Falta de información y desconfianza: las causas de los vacíos en la vacunación contra el sarampión

El sarampión, una de las enfermedades más contagiosas conocidas, sigue siendo una amenaza en Estados Unidos. Según un reciente estudio publicado en el American Journal of Emergency Medicine, las brechas en la vacunación contra el sarampión, las paperas y la rubéola (MMR) persisten entre los pacientes que acuden a los servicios de urgencias. La investigación, liderada por la Universidad de California en Riverside, revela que la desinformación y las barreras de acceso están detrás de estos vacíos, especialmente en poblaciones vulnerables.

Hallazgos clave del estudio

El equipo de investigación analizó datos de 2.459 adultos encuestados en diez departamentos de urgencias de EE.UU. entre abril y diciembre de 2024. Los resultados mostraron:

  • Desconocimiento generalizado: Una parte significativa de los pacientes no tenía información precisa sobre el sarampión ni sobre la vacuna MMR.
  • Falta de vacunación: Muchos participantes desconocían su estado de vacunación o admitieron no haber recibido la dosis.
  • Desconfianza en las vacunas: La reticencia a vacunarse, impulsada por mitos sobre su seguridad o necesidad, sigue siendo un problema recurrente.

«Encontramos que una proporción considerable de pacientes en urgencias carece de conocimientos básicos sobre el sarampión y la vacuna MMR», explica Alexandra Eftimie, estudiante de medicina y coautora principal del estudio. «Además, muchos no saben si están vacunados o directamente no han recibido la vacuna».

Desigualdades en el acceso a la vacunación

El estudio también identificó disparidades significativas en la vacunación, asociadas a factores como raza, idioma, situación económica y acceso a atención primaria. «Estas desigualdades reflejan cómo las barreras sistémicas afectan tanto al acceso a las vacunas como a la alfabetización sanitaria», señala Sahithi Malireddy, estudiante de neurociencia y coautora principal.

Los investigadores destacan que los servicios de urgencias pueden convertirse en un punto clave de intervención para poblaciones que no tienen acceso a la atención preventiva tradicional. «Los departamentos de urgencias no solo deben ser espacios para la atención de emergencias, sino también para intervenciones de salud pública accesibles y basadas en evidencia», añade Malireddy.

El papel de los servicios de urgencias en la equidad vacunal

Robert Rodriguez, profesor de medicina en la Escuela de Medicina de la UCR y autor senior del estudio, subraya que, aunque muchos servicios de urgencias no pueden administrar la vacuna MMR, sí pueden desempeñar un papel crucial en la educación y derivación de pacientes. «Pueden informar a los pacientes sobre la importancia de la vacuna y orientarlos hacia opciones accesibles», explica.

Rodriguez también señala que las brechas en la vacunación no se deben únicamente a la falta de información, sino a barreras estructurales como la limitada disponibilidad de materiales en otros idiomas, problemas de cobertura sanitaria o el estigma asociado a ciertas comunidades. «Estos factores demuestran que el problema va más allá de la desinformación individual: es un asunto de equidad en salud», concluye.

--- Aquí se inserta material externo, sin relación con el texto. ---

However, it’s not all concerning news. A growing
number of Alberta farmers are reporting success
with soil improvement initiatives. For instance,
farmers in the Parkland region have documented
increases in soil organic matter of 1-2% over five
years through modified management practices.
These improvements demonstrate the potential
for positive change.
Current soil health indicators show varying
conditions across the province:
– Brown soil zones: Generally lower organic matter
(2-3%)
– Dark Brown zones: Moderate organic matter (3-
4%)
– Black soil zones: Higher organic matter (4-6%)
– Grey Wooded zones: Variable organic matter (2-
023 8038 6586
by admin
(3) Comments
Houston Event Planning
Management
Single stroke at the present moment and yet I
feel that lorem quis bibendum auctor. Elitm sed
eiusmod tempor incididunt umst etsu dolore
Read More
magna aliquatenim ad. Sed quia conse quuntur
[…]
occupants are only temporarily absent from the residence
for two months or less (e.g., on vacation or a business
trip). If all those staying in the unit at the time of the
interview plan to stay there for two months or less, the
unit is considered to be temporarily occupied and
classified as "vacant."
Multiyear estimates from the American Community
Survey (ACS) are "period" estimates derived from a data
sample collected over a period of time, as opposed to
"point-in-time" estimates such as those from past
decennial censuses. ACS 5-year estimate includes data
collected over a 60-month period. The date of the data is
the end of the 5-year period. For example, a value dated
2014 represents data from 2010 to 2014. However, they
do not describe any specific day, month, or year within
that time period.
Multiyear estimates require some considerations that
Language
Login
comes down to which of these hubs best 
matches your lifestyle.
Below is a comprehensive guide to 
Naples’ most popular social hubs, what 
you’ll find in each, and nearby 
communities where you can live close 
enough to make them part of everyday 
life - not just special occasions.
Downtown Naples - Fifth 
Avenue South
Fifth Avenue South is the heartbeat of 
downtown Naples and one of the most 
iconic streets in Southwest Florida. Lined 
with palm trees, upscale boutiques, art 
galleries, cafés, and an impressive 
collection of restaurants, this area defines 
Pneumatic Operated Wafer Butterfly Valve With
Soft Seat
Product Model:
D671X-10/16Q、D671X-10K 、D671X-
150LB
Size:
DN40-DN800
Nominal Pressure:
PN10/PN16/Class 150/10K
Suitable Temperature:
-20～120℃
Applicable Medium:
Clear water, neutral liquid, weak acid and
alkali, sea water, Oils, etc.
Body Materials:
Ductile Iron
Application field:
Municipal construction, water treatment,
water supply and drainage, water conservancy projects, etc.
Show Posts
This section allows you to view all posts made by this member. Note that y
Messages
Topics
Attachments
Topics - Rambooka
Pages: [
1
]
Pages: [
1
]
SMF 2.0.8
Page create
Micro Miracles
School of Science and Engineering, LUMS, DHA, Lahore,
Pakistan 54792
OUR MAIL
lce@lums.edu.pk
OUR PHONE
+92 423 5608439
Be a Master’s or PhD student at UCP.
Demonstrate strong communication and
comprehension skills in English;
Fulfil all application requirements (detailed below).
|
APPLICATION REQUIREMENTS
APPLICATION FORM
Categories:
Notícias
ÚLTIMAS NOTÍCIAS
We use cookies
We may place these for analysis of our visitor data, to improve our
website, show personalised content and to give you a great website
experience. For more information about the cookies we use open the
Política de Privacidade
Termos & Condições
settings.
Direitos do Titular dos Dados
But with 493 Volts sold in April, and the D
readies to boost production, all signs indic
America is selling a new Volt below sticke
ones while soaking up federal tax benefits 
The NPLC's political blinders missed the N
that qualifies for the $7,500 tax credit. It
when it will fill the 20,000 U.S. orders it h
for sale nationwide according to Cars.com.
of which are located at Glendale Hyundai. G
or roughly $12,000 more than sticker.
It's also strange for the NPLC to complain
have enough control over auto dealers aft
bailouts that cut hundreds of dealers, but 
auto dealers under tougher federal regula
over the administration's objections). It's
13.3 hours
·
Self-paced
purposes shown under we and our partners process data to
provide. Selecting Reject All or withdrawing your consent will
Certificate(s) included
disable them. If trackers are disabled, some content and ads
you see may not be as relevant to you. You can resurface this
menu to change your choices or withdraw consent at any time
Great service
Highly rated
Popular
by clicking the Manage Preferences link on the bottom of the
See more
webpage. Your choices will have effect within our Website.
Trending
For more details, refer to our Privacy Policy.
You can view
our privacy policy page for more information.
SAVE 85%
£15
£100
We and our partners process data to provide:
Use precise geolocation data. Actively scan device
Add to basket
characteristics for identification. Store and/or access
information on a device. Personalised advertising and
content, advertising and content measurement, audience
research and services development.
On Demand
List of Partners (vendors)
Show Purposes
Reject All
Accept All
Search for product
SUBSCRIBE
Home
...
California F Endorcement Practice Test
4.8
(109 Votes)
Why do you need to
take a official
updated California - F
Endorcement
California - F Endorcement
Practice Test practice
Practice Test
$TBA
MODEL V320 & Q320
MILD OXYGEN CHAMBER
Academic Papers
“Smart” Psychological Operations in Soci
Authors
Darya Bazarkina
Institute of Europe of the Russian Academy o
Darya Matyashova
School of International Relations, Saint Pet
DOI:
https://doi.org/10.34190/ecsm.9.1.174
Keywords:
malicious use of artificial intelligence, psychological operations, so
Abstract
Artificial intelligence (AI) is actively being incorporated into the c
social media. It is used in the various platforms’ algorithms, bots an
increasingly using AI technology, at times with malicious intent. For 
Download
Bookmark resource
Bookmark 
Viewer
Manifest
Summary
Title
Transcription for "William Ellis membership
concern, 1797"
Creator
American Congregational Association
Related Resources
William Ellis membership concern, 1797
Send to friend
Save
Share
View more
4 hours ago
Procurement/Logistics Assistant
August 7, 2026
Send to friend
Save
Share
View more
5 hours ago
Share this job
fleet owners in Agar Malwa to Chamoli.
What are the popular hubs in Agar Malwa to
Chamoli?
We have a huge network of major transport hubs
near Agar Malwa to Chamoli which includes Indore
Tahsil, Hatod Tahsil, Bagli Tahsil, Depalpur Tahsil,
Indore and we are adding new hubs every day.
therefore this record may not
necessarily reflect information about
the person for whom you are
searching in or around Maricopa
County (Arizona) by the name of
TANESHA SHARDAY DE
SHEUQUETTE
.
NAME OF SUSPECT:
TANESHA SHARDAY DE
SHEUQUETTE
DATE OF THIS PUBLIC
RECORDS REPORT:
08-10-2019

Recomendaciones para mejorar la cobertura vacunal

Ante estos hallazgos, los investigadores proponen una serie de medidas prácticas para que los servicios de urgencias contribuyan a aumentar las tasas de vacunación:

  • Educación accesible: Proporcionar información clara y en varios idiomas sobre la vacuna MMR y su importancia.
  • Derivación a recursos: Orientar a los pacientes hacia centros de salud donde puedan recibir la vacuna de forma gratuita o a bajo costo.
  • Colaboración comunitaria: Trabajar con organizaciones locales para llegar a poblaciones marginadas y ofrecer campañas de vacunación.
  • Formación del personal sanitario: Capacitar a los profesionales de urgencias para que identifiquen a pacientes con vacunación incompleta y les ofrezcan información precisa.

«Los departamentos de urgencias pueden ser un puente hacia la equidad en salud, especialmente para quienes no tienen acceso a la atención primaria. Pequeñas acciones, como la educación y la derivación, pueden marcar una gran diferencia».
— Sahithi Malireddy, coautora del estudio

Contexto: el aumento de casos de sarampión en EE.UU.

El estudio se publica en un momento en el que California registra su mayor número de casos de sarampión en siete años. Aunque la enfermedad es prevenible con la vacuna, los brotes siguen ocurriendo debido a la disminución de la cobertura vacunal. «Incluso pequeños descensos en las tasas de vacunación pueden dar lugar a brotes», advierten los autores.

Ante este panorama, los investigadores insisten en la necesidad de abordar el problema desde múltiples frentes: educación, acceso y equidad. «No se trata solo de convencer a la gente de vacunarse, sino de eliminar las barreras que les impiden hacerlo», concluye Rodriguez.